• _Activité 1_: Pouvez-vous résumer en deux phrases le texte sur les indemnités de formation de la FIFA ?
• _Activité 2_: Pouvez-vous poursuivre le texte sur les indemnités de formation de la FIFA après sa dernière phrase ?

L'Algérie mauvaise élève des indemnités de formation
Le programme FIFA qui rémunère les clubs formateurs des mondialistes profite à peine aux clubs algériens. Un révélateur cruel de qui forme vraiment nos internationaux.
Il y a des classements qui ne mentent pas, parce que l'argent ne ment jamais. À chaque Coupe du monde, la FIFA redistribue une enveloppe considérable aux clubs qui ont formé et employé les joueurs du tournoi, via son programme de récompense des clubs. Le principe est vertueux : chaque journée passée par un mondialiste dans un club entre ses jeunes années et la compétition génère une indemnité pour ce club. Et le verdict de l'édition 2026, relevé par DzBallon, est cruel : l'Algérie figure parmi les mauvais élèves du dispositif, ses clubs ne captant qu'une part minime de la manne générée par leurs propres internationaux.

• _Données collectées_:
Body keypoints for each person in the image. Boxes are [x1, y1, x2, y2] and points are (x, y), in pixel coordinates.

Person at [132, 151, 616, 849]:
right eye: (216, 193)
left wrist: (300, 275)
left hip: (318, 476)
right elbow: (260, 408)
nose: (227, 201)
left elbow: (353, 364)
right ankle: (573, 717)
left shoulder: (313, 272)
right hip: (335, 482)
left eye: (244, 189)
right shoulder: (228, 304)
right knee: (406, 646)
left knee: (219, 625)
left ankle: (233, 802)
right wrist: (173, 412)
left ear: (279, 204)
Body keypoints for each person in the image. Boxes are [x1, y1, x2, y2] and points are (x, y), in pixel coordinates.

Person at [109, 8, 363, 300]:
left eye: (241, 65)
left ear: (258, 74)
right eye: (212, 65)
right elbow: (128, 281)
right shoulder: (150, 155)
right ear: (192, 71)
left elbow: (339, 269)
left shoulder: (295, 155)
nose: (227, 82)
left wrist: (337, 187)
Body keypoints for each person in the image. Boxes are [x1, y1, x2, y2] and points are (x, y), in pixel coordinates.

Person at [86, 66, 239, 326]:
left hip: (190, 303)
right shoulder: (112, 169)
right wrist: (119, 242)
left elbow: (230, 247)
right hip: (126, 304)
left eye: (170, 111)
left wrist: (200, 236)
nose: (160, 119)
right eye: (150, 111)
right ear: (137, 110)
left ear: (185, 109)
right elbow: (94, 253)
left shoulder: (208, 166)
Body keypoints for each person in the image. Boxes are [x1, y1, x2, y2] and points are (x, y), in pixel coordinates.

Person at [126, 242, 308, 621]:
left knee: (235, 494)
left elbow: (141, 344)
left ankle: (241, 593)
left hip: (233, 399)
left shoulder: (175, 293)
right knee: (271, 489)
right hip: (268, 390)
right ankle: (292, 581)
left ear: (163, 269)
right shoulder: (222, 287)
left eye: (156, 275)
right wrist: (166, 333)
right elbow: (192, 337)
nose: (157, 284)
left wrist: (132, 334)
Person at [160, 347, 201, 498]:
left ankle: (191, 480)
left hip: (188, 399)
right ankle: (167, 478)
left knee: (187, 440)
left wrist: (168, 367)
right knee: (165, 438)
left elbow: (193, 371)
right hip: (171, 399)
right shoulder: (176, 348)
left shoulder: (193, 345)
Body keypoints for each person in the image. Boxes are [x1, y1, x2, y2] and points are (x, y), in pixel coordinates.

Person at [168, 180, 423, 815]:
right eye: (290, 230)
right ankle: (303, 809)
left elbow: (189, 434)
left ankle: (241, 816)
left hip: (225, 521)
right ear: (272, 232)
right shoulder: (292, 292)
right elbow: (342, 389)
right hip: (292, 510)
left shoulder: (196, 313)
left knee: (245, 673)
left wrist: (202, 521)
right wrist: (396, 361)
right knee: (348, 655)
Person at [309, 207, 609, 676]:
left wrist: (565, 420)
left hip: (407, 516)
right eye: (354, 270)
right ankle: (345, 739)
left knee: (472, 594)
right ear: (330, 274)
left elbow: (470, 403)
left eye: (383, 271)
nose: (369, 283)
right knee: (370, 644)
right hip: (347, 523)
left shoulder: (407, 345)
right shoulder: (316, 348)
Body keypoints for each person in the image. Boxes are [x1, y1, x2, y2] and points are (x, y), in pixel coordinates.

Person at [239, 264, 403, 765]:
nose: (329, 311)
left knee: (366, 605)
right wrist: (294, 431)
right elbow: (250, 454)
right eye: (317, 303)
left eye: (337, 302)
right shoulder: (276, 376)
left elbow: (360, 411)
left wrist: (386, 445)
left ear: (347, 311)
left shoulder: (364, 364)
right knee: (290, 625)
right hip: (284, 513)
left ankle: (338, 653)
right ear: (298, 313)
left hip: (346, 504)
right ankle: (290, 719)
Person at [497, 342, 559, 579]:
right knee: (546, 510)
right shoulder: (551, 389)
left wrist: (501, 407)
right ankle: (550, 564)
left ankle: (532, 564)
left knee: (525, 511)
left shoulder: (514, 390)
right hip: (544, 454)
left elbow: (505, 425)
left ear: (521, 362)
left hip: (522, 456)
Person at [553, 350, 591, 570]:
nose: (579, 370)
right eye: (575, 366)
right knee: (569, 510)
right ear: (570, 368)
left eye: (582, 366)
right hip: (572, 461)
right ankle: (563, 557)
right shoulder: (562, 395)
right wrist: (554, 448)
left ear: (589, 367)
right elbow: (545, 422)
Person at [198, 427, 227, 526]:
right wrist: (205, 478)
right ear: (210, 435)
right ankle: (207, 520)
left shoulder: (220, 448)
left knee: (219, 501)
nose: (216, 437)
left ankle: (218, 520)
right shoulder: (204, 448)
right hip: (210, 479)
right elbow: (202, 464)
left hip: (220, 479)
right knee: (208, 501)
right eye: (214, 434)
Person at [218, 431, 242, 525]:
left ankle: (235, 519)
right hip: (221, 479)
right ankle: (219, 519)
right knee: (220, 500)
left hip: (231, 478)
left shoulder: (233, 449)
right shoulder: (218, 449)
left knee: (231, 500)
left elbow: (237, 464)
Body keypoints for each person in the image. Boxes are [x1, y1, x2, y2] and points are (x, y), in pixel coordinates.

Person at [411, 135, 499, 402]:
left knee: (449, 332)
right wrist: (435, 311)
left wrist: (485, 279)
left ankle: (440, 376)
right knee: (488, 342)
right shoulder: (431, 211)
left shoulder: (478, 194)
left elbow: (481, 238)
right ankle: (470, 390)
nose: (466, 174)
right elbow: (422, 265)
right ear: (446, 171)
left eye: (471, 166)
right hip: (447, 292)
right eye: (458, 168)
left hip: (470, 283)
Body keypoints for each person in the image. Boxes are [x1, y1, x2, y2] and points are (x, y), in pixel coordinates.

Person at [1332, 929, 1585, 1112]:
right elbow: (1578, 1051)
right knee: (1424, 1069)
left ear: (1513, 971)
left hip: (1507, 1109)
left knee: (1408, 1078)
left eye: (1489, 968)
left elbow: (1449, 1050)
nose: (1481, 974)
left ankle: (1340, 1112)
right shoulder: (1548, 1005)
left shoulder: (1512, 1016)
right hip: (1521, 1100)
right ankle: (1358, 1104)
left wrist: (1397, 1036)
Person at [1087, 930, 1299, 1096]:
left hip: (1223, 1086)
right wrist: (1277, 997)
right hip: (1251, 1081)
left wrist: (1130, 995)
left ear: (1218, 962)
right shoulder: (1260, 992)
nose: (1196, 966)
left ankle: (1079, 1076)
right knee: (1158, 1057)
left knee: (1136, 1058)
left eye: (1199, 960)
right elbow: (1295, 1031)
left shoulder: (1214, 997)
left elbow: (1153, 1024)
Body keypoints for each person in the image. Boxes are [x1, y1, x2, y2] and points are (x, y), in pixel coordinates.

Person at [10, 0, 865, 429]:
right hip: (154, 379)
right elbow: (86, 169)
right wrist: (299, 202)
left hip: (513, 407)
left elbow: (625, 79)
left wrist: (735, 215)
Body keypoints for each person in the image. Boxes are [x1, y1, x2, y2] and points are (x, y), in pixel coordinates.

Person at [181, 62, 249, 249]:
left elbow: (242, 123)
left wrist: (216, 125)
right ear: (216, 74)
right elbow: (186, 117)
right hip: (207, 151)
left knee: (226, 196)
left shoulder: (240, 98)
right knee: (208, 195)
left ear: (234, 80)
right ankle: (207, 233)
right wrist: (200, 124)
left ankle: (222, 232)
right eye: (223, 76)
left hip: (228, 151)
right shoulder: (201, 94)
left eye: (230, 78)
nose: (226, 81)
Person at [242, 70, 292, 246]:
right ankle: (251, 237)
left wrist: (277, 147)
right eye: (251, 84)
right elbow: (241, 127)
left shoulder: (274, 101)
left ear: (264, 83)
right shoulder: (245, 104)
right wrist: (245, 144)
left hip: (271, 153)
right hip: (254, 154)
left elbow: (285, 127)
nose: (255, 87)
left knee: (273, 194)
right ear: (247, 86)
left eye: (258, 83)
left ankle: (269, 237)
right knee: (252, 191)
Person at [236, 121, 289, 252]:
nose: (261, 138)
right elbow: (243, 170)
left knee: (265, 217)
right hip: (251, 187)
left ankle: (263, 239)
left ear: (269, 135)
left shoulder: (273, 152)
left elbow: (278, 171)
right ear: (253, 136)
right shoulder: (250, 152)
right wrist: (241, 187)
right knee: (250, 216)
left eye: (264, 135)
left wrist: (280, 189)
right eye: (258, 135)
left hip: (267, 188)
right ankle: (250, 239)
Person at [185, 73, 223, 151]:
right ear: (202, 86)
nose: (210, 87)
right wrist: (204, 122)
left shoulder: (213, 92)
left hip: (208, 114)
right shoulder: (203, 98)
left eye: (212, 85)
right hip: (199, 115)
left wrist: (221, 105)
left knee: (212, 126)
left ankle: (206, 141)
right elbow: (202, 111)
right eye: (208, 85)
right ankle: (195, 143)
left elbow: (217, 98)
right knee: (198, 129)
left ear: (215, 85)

• _Réponse 1_: À chaque Coupe du monde, la FIFA redistribue une enveloppe aux clubs qui ont formé et employé les joueurs du tournoi, chaque journée passée par un mondialiste dans un club entre ses jeunes années et la compétition générant une indemnité. Selon DzBallon, l'édition 2026 range l'Algérie parmi les mauvais élèves du dispositif, car ses clubs ne captent qu'une part minime de la manne générée par leurs propres internationaux.

• _Réponse 2_:
La mécanique implacable du dispositif
Comprendre le classement, c'est comprendre la règle. L'argent suit la formation : il va aux clubs où les joueurs ont grandi et joué. Or regardez la liste des vingt-six mondialistes algériens : Luca Zidane formé au Real Madrid, Bensebaïni passé par Montpellier après le Paradou, Chaïbi pur produit de Toulouse, Gouiri de Lyon, Maza de Berlin, Hadj Moussa des Pays-Bas, Belazzoug de Rennes. L'écrasante majorité des Verts a été façonnée par les centres de formation français, allemands ou néerlandais, qui encaissent donc les indemnités correspondantes. Les clubs algériens, eux, ne touchent que sur les rares parcours locaux, à l'image de la filière Paradou. Et soyons francs : la FIFA ne fait que payer ceux qui ont réellement travaillé.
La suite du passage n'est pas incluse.